» **AUFGABENSTELLUNG**:
A. Fasse den Absatz im Text über die weltweiten Atomwaffen, der mit „Die Zahl der Nuklearwaffen“ beginnt, als knappe Stichpunktliste mit seinen wichtigsten Fakten zusammen.
B. Schreibe den Text über die weltweiten Atomwaffen bitte im Anschluss an seinen letzten Satz weiter.

» **TEXTAUSZUG**:
++++++++++

Von Silke Bigalke, Stockholm

Die Zahl der Nuklearwaffen auf der Welt nimmt weiter ab. Ein "echter Fortschritt" bei der Abrüstung ist laut Stockholmer Friedensforschungsinstitut Sipri dennoch nicht erkennbar. Die neun Atommächte USA, Russland, Großbritannien, Frankreich, China, Indien, Pakistan, Israel und Nordkorea besitzen nach einer Sipri-Studie gemeinsam 15 395 nukleare Sprengköpfe, Stand Januar 2016. Das sind nur 450 Sprengköpfe weniger als im Vorjahr. 4120 dieser Atomwaffen sind demnach operativ einsetzbar. Keine der Atommächte sei bereit, ihr Arsenal in absehbarer Zeit aufzugeben, heißt es im Bericht.

++++++++++

» **EXTRAHIERTE EINTRÄGE**:
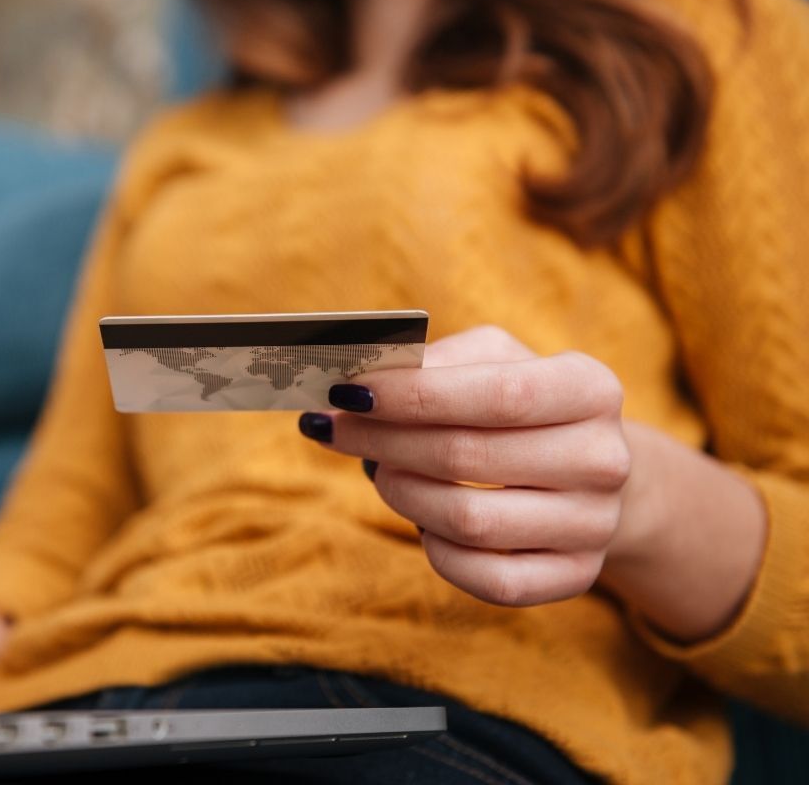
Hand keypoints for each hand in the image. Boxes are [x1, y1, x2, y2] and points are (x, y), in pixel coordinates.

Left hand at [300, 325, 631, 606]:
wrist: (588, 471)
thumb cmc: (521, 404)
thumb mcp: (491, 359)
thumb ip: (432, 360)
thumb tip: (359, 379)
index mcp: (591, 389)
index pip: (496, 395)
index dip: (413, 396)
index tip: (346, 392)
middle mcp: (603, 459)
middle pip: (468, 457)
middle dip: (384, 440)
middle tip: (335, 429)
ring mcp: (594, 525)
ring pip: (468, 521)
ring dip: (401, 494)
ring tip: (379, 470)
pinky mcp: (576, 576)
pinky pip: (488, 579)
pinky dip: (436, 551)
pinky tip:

++++++++++

» **ERGEBNISSE**:
A.
- Die Zahl der Nuklearwaffen weltweit sinkt weiter, laut dem Stockholmer Friedensforschungsinstitut Sipri gibt es aber keinen „echten Fortschritt“ bei der Abrüstung.
- Die neun Atommächte USA, Russland, Großbritannien, Frankreich, China, Indien, Pakistan, Israel und Nordkorea besaßen im Januar 2016 zusammen 15 395 nukleare Sprengköpfe.
- Das sind nur 450 weniger als im Vorjahr.
- 4120 dieser Atomwaffen sind operativ einsetzbar.
- Keine Atommacht ist bereit, ihr Arsenal in absehbarer Zeit aufzugeben.

B.
Dass es überhaupt einen Rückgang gab, ist dem Abrüstungsabkommen zwischen den USA und Russland zu verdanken. Gemeinsam besitzen die beiden Staaten 93 Prozent aller Nuklearwaffen. 2011 trat ihre neue Abrüstungsvereinbarung "New Start" in Kraft. Dennoch haben sie ihren Bestand seither nur unwesentlich reduziert. Stattdessen stecken sie viel Geld in die Modernisierung ihrer Atomwaffenprogramme. Allein die USA planen dafür laut Sipri 348 Milliarden US-Dollar bis 2024 ein - unter anderem für neue Interkontinentalraketen, neue Atom-U-Boote, neue Langstreckenbomber, neue luftgestützte Marschflugkörper und Bomben, die präziser treffen sollen als ihre Vorgänger.

Obama warb in Hiroshima für "Welt ohne Atomwaffen"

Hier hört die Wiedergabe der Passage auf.